### [SOURCE]
::::
NZ Mozilla guru takes aim at Microsoft's marketing of Internet Explorer 9

Rob O'Callahan describes full hardware acceleration claim as 'a myth'

New Zealand-based Mozilla developer Rob O'Callahan has taken exception to claims Microsoft has made about the recently-released IE9 web browser.

Last week, Robert O'Callahan, who works on Mozilla's graphics infrastructure, took exception on his personal blog to an earlier Microsoft blog that said IE9 "fully hardware accelerates the entire web platform," and which cited scores that showed competitors lagged behind IE9.

" Microsoft 's message that IE9 is the apex of what a browser can do with the GPU is nonsense," said O'Callahan on his personal blog last Thursday. In a follow-up post a day later he added, "Microsoft's PR about 'full hardware acceleration' is a myth."

Microsoft senior director of IE Ryan Gavin acknowledged that he was aware of Mozilla developers' comments about IE9, but declined to comment on them. Instead he said, "Our focus has been to hardware accelerate text, video, audio and graphics. That's our implementation of hardware acceleration."

Microsoft officially launched Internet Explorer 9 (IE9) on Monday, claiming that it's the best browser for Windows because rivals "dilute" their energies on other operating systems.

"The browser is only as good as the operating system," said Gavin in an interview on Monday. "On a going-forward basis, the browser will be only as good as the OS and the device it's running on."

The message couldn't be clearer: Because Microsoft knows Windows, and develops only for Windows, IE9 is the best browser for the operating system.

Microsoft's tying of IE9 to Windows shouldn't be a surprise: In the past, the company has touted key features, like "pinning", that rely on Windows 7, and it's recently taken to citing Windows-only browser usage statistics, a practice that boosts its share numbers by dismissing other operating systems, notably Apple's.

But Microsoft turned up the volume on Monday.

"We want browsing the web to be a great experience, so that people keep choosing Windows to do it," said Dean Hachamovitch, the head of IE's engineering group, explaining why IE is important to Microsoft.

"Websites are going to need to tap into the power of the underlying hardware the same way that applications do," said Hachamovitch. "The way they do that is through the browser, and the way the browser is going to do that is through the operating system. So the world just changed."

Microsoft's claim that IE9 is the best browser on Windows rests largely on its hardware acceleration, technology that taps the graphics processor, or GPU, to handle some of the most processing-extensive chores, including composing the page. Microsoft has regularly trumpeted IE9's GPU-based acceleration, first highlighting that feature when it demonstrated the browser nearly a year-and-a-half ago.
::::
### [GIVEN RECORDS]
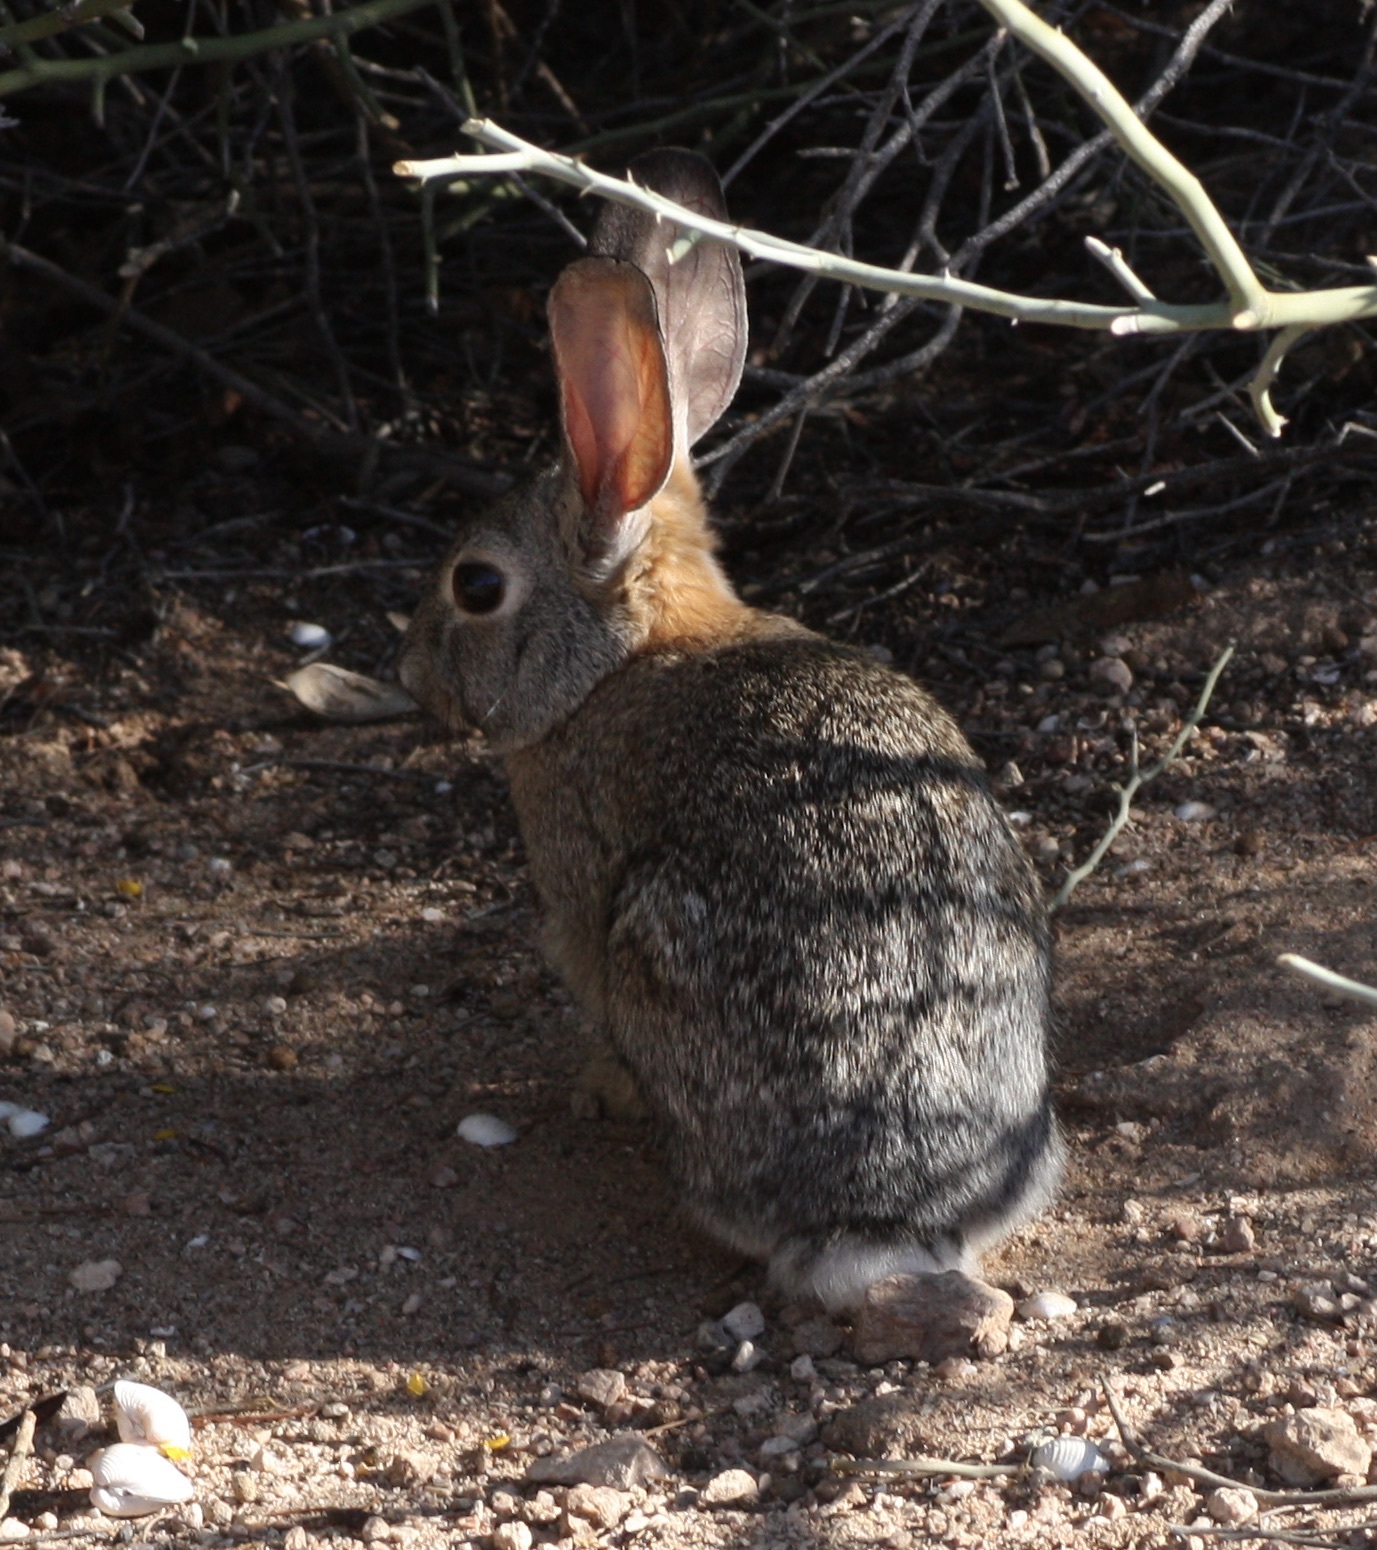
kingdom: Animalia
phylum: Chordata
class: Mammalia
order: Lagomorpha
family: Leporidae
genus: Sylvilagus
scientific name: Sylvilagus audubonii
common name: Desert cottontail
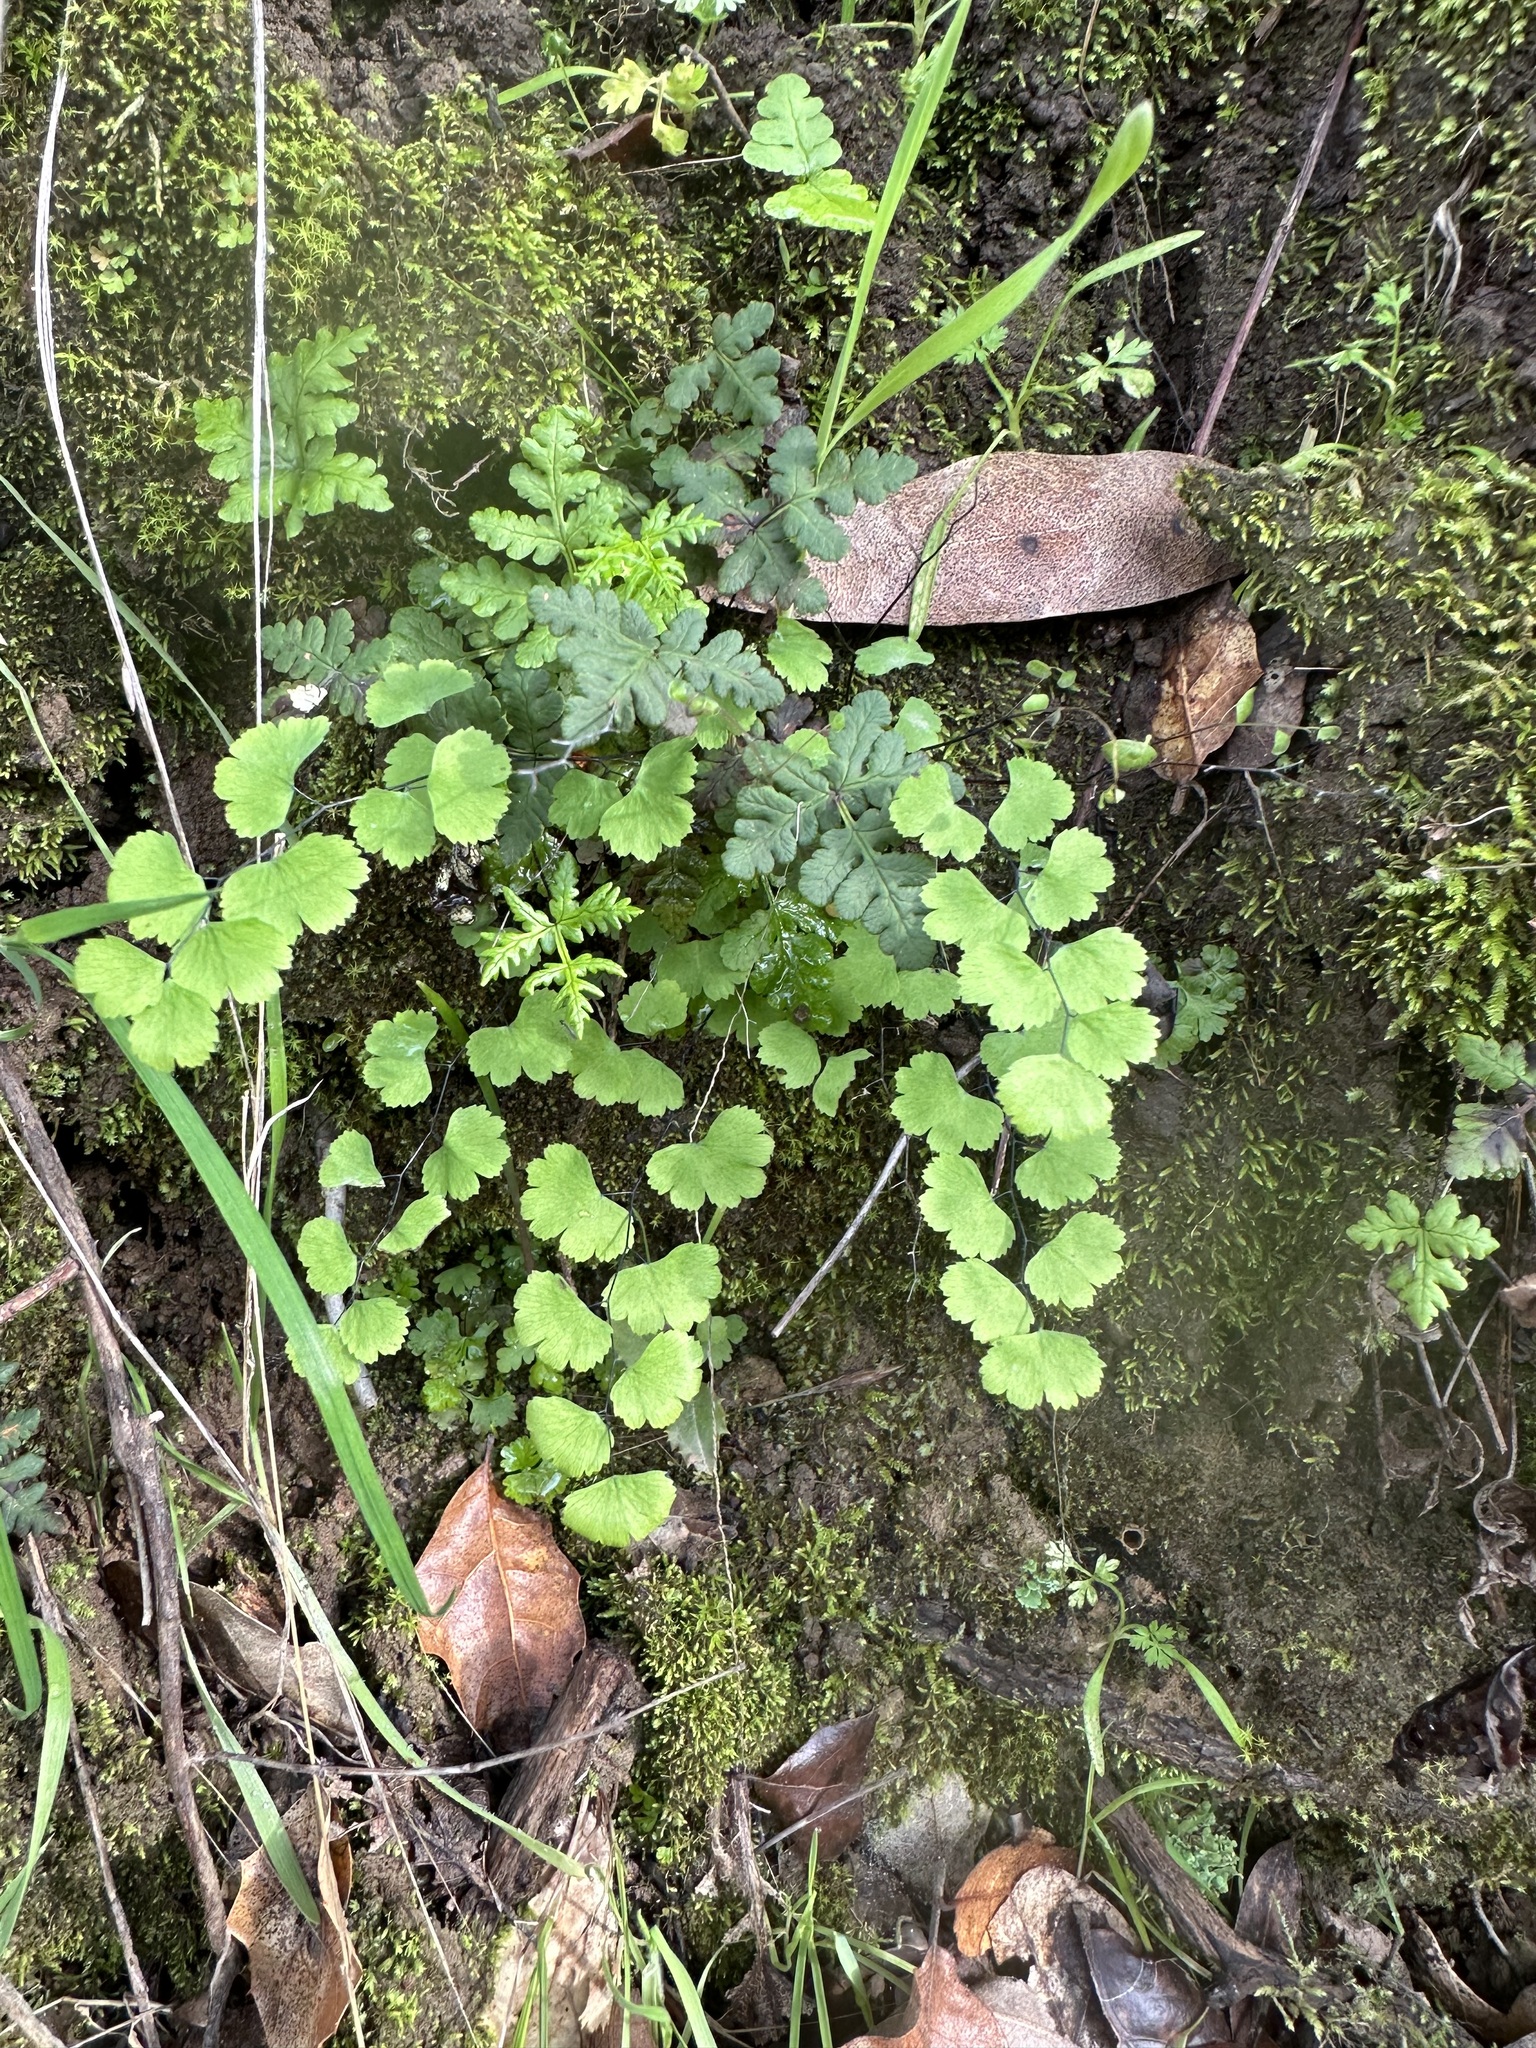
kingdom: Plantae
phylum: Tracheophyta
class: Polypodiopsida
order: Polypodiales
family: Pteridaceae
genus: Adiantum
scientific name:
::::
### [DO THIS]
Summarize the article on Microsoft's Internet Explorer 9 in two sentences. The records have nothing to do with the text.

### [RESPONSE TO THIS TASK]
Mozilla developer Robert O'Callahan called Microsoft's claim that IE9 "fully hardware accelerates the entire web platform" a myth, and Microsoft's Ryan Gavin declined to respond, saying the company's implementation accelerates text, video, audio and graphics. At IE9's launch, Microsoft argued that it is the best browser for Windows because the company develops only for Windows, and that claim rests largely on the browser's GPU-based hardware acceleration.